“Uma mentira repetida mil vezes torna-se verdade”, Joseph Goebbels.
Trabalhando com pessoas em crise, torna-se óbvia uma coisa: construímos as nossas vidas sobre introspecções não digeridas de lugares comuns. Frases que ouvimos repetidas mil vezes, na família, na escola… na comunicação social.
A nossa realidade é tão sólida como uma folha de papel, ouvimos dizer, lemos que, vimos no facebook, ou até vimos com os nossos próprios olhos e tirámos as nossas conclusões. Mas será que podemos confiar nos nossos olhos? E se eles já trouxessem colados uns óculos que nos fazem olhar para a realidade através de uma cortina.
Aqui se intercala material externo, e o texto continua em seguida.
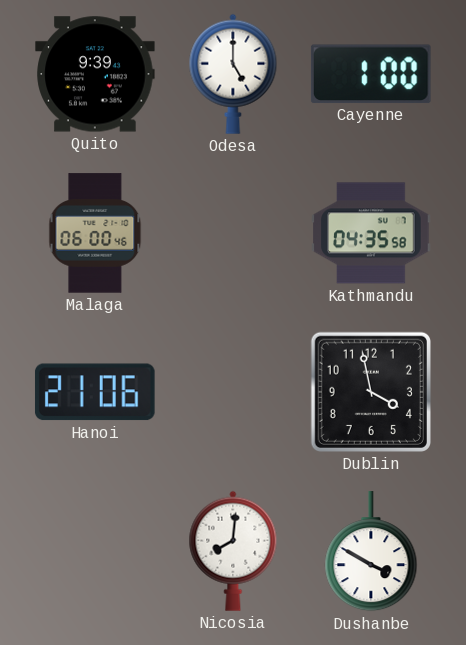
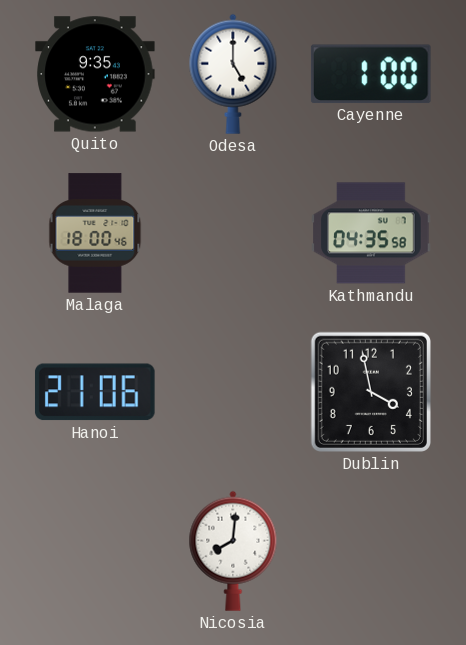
Quito: 9:39 -> 9:35
Malaga: 06:00 -> 18:00
Dushanbe: 3:50 -> none
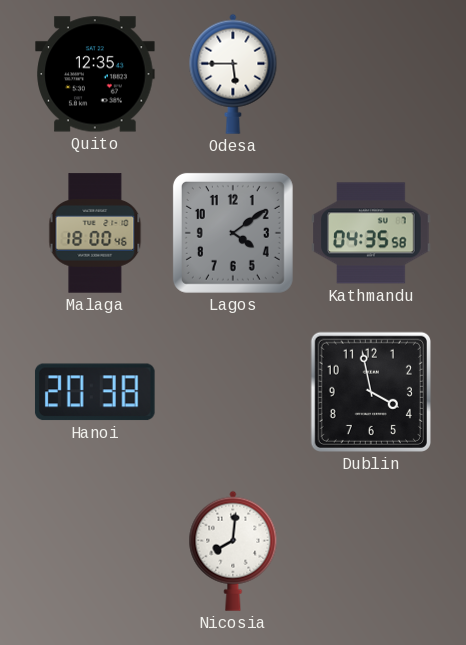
Quito: 9:35 -> 12:35
Odesa: 5:00 -> 5:45
Cayenne: 1:00 -> none
Lagos: none -> 4:09
Hanoi: 21:06 -> 20:38
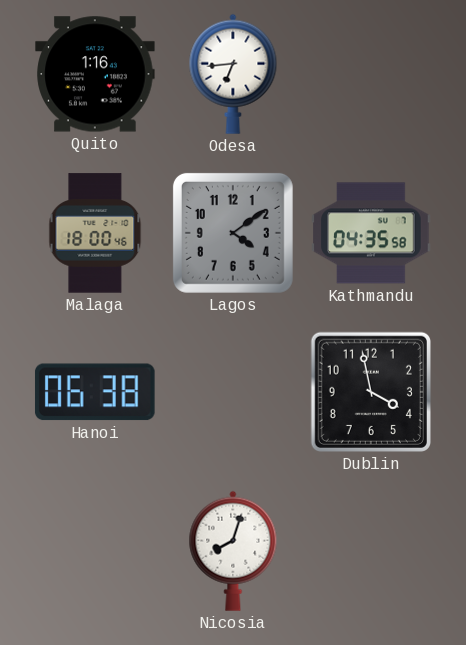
Quito: 12:35 -> 1:16
Odesa: 5:45 -> 6:44
Hanoi: 20:38 -> 06:38
Nicosia: 8:01 -> 8:03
Uma cortina de pequenas mentiras inquestionadas, ou verdades fora de contexto.
A história da chouriça
Duas amigas, a Ana e a Rita partilhavam casa, a Ana vinha de uma família do Norte e herdara uma receita secreta de Cozido, com um sabor único e delicioso. A Rita pediu, implorou para que lhe ensinasse e por fim farta de a ouvir a rapariga do norte acabou por aceitar.
Ao aprender a receita a Rita ficou espantada ao ver que a Ana cortava as duas pontas da chouriça e as deixava de lado. Curiosa perguntou mas a resposta não a satisfez:
– A minha mãe sempre fez assim e sem isso o sabor não é o mesmo.
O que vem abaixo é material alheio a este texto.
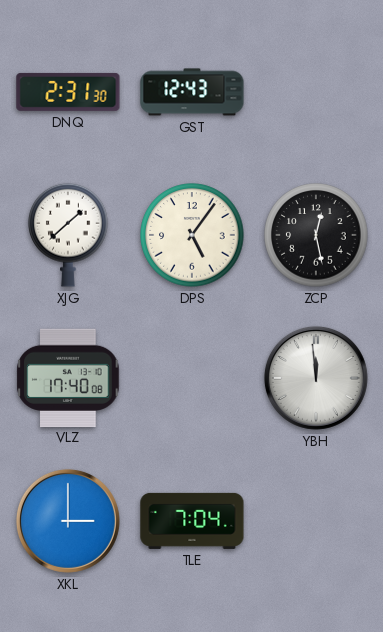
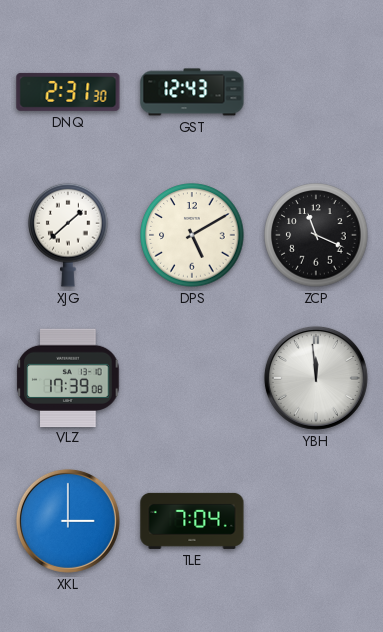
DPS: 5:06 -> 5:10
ZCP: 12:28 -> 11:19
VLZ: 17:40 -> 17:39
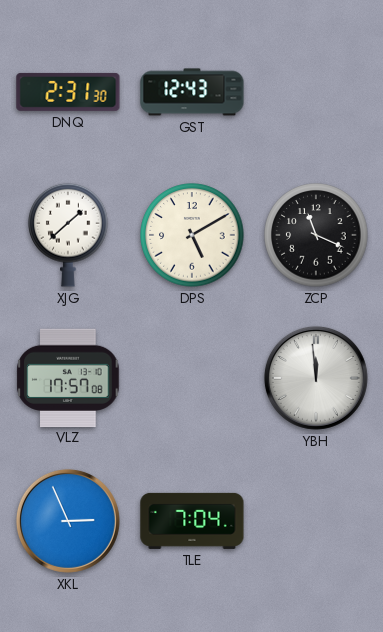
VLZ: 17:39 -> 17:57
XKL: 3:00 -> 2:56
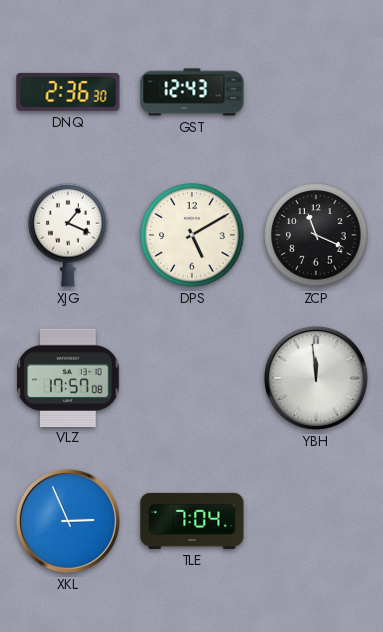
DNQ: 2:31 -> 2:36
XJG: 1:38 -> 1:19
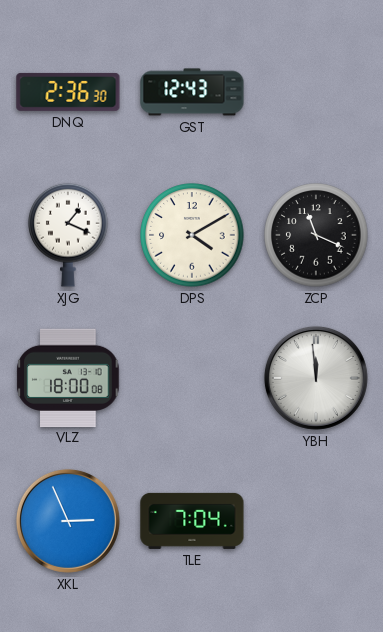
DPS: 5:10 -> 4:10
VLZ: 17:57 -> 18:00
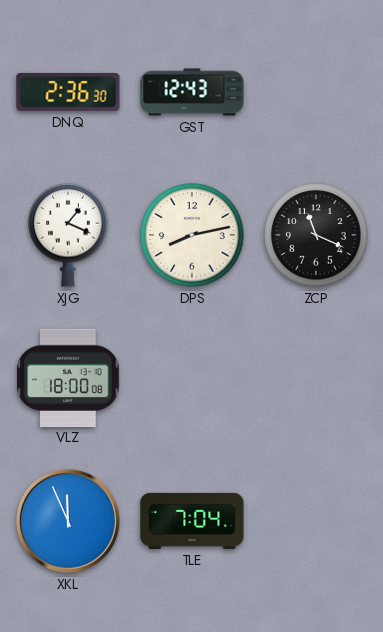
DPS: 4:10 -> 8:13
YBH: 11:59 -> none
XKL: 2:56 -> 11:56
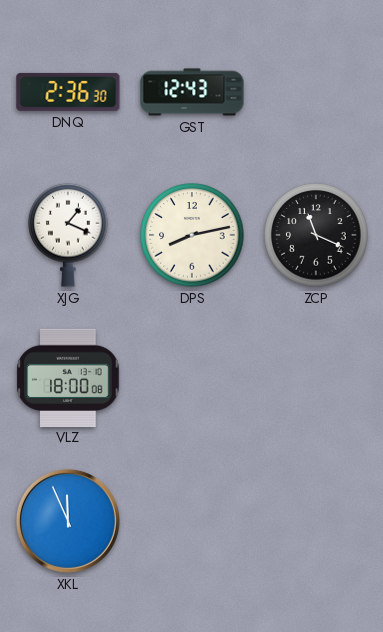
TLE: 7:04 -> none
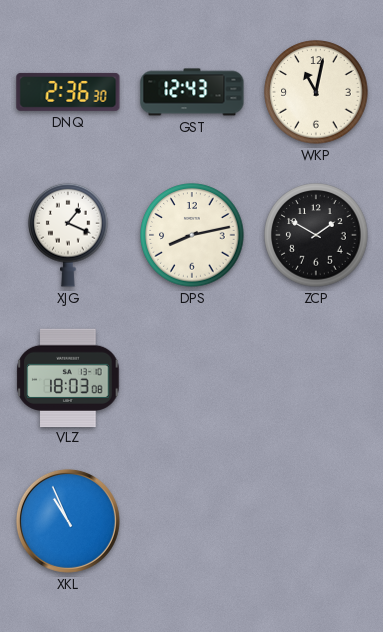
WKP: none -> 11:02
ZCP: 11:19 -> 1:50
VLZ: 18:00 -> 18:03
XKL: 11:56 -> 10:56
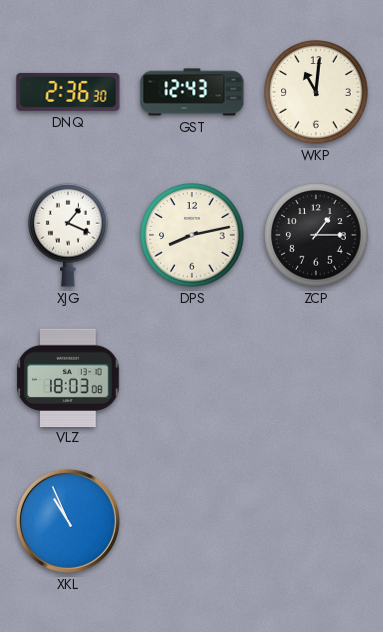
WKP: 11:02 -> 11:01
ZCP: 1:50 -> 1:15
Pouco esclarecedor pensou a Rita.
– Ana por favor, pergunta à tua mãe porquê. – Insistiu e insistiu. De volta de casa a Ana trazia uma ar satisfeito.
– Já perguntaste?
– Sim e ela disse-me o que eu já esperava: aprendeu assim com a mãe, é um segredo de família.
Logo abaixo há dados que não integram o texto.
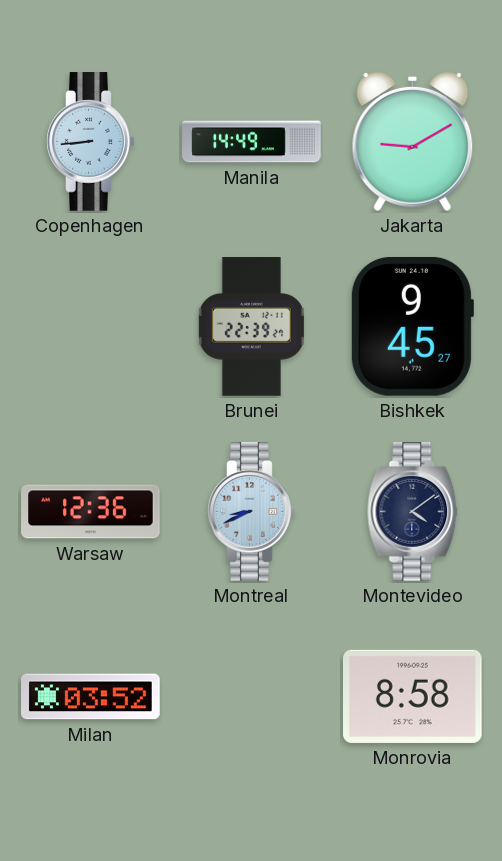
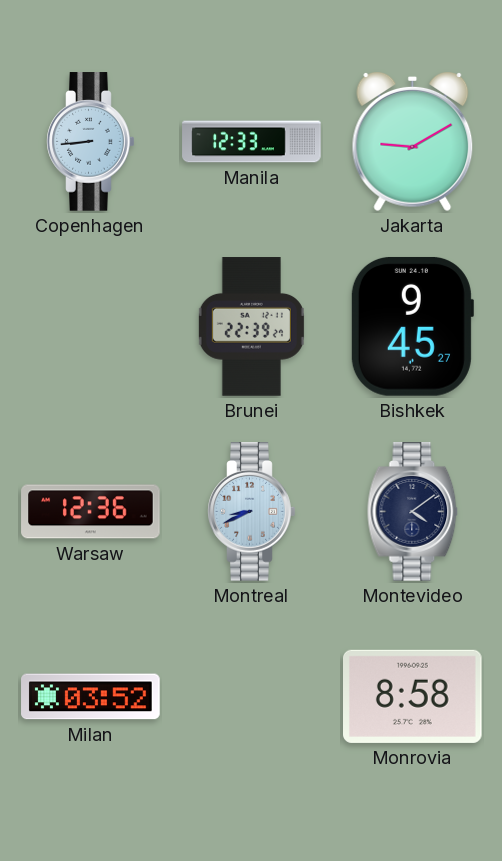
Manila: 14:49 -> 12:33
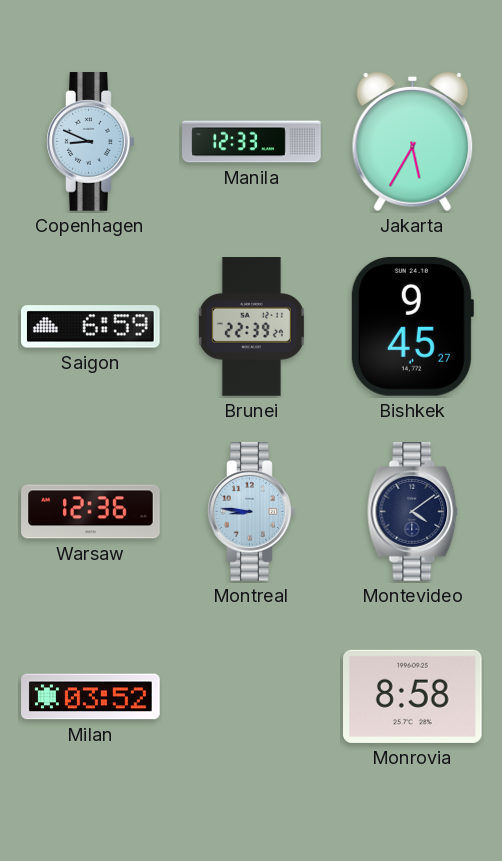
Copenhagen: 8:44 -> 8:49
Jakarta: 9:10 -> 5:35
Saigon: none -> 6:59
Montreal: 8:41 -> 8:46
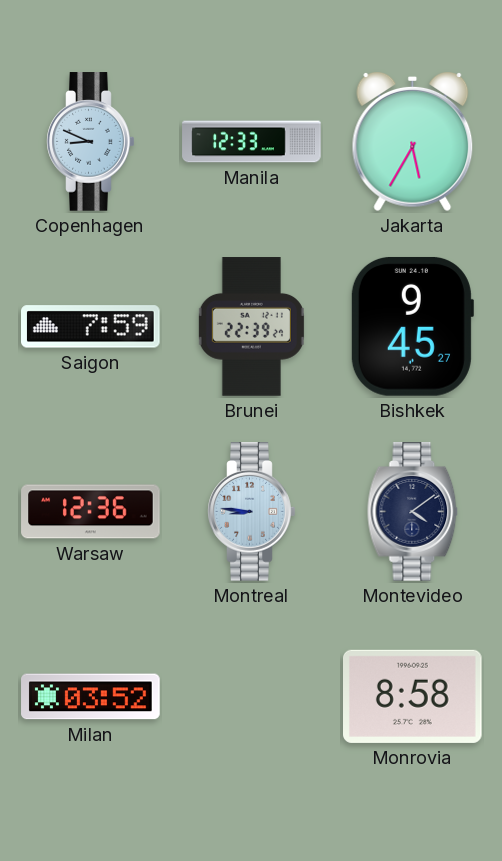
Saigon: 6:59 -> 7:59
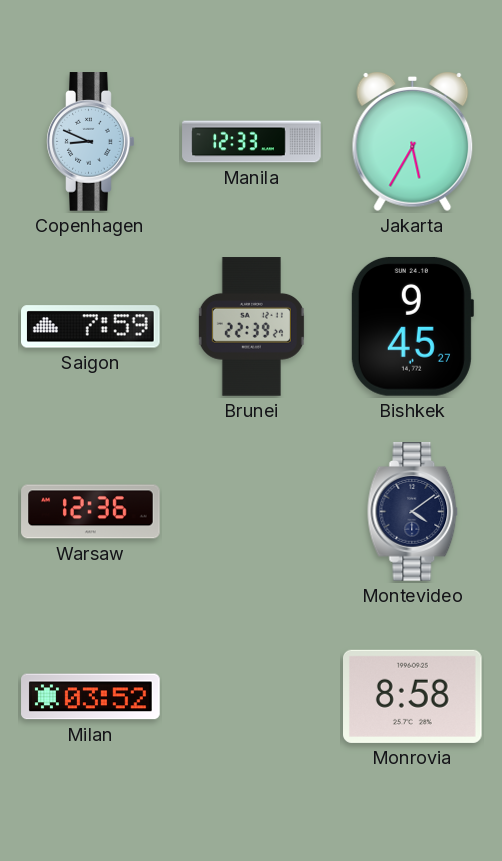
Montreal: 8:46 -> none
– Não, não! Tudo tem uma história, por favor pergunta à tua avó, tenho a certeza que pelo menos ela sabe.
Apesar de irritada a Ana perguntou à avó, agora também ela começava finalmente a estar curiosa.
A resposta da avó tinha todo o sentido.
– Oh querida, cortava as pontas da chouriça porque a panela era pequena e a chouriça inteira não cabia.
A Ana e a Rita riram juntas com esta história e finalmente… deixaram de cortar as pontas da chouriça….
Quantas vezes cortamos as pontas aos nossos sonhos, aos desejos mais profundos da alma porque a tradição familiar ou social repete mil vezes que tem que ser assim?
Esta história lembra-me a maravilhosa história de “O rei vai nú”. O medo de transgredir e de quebrar as regras implícitas que não compreendemos leva-nos a situações completamente loucas. Como diz Arno Gruen, é o pior tipo de loucura, a loucura da normalidade: desistir de viver a vida de maneira integra e significativa por causa de uma (às vezes muitas) mentiras?
Sempre admirei as pessoas que recorrem à terapia, elas assumem que podem mudar as suas vidas, e tomam responsabilidade por isso. É bem mais fácil achar que os outros deviam mudar ou que simplesmente não temos sorte e nem vale a pena. Enfrentar as nossas sombras e transformá-las em aliadas é coisa para gente corajosa.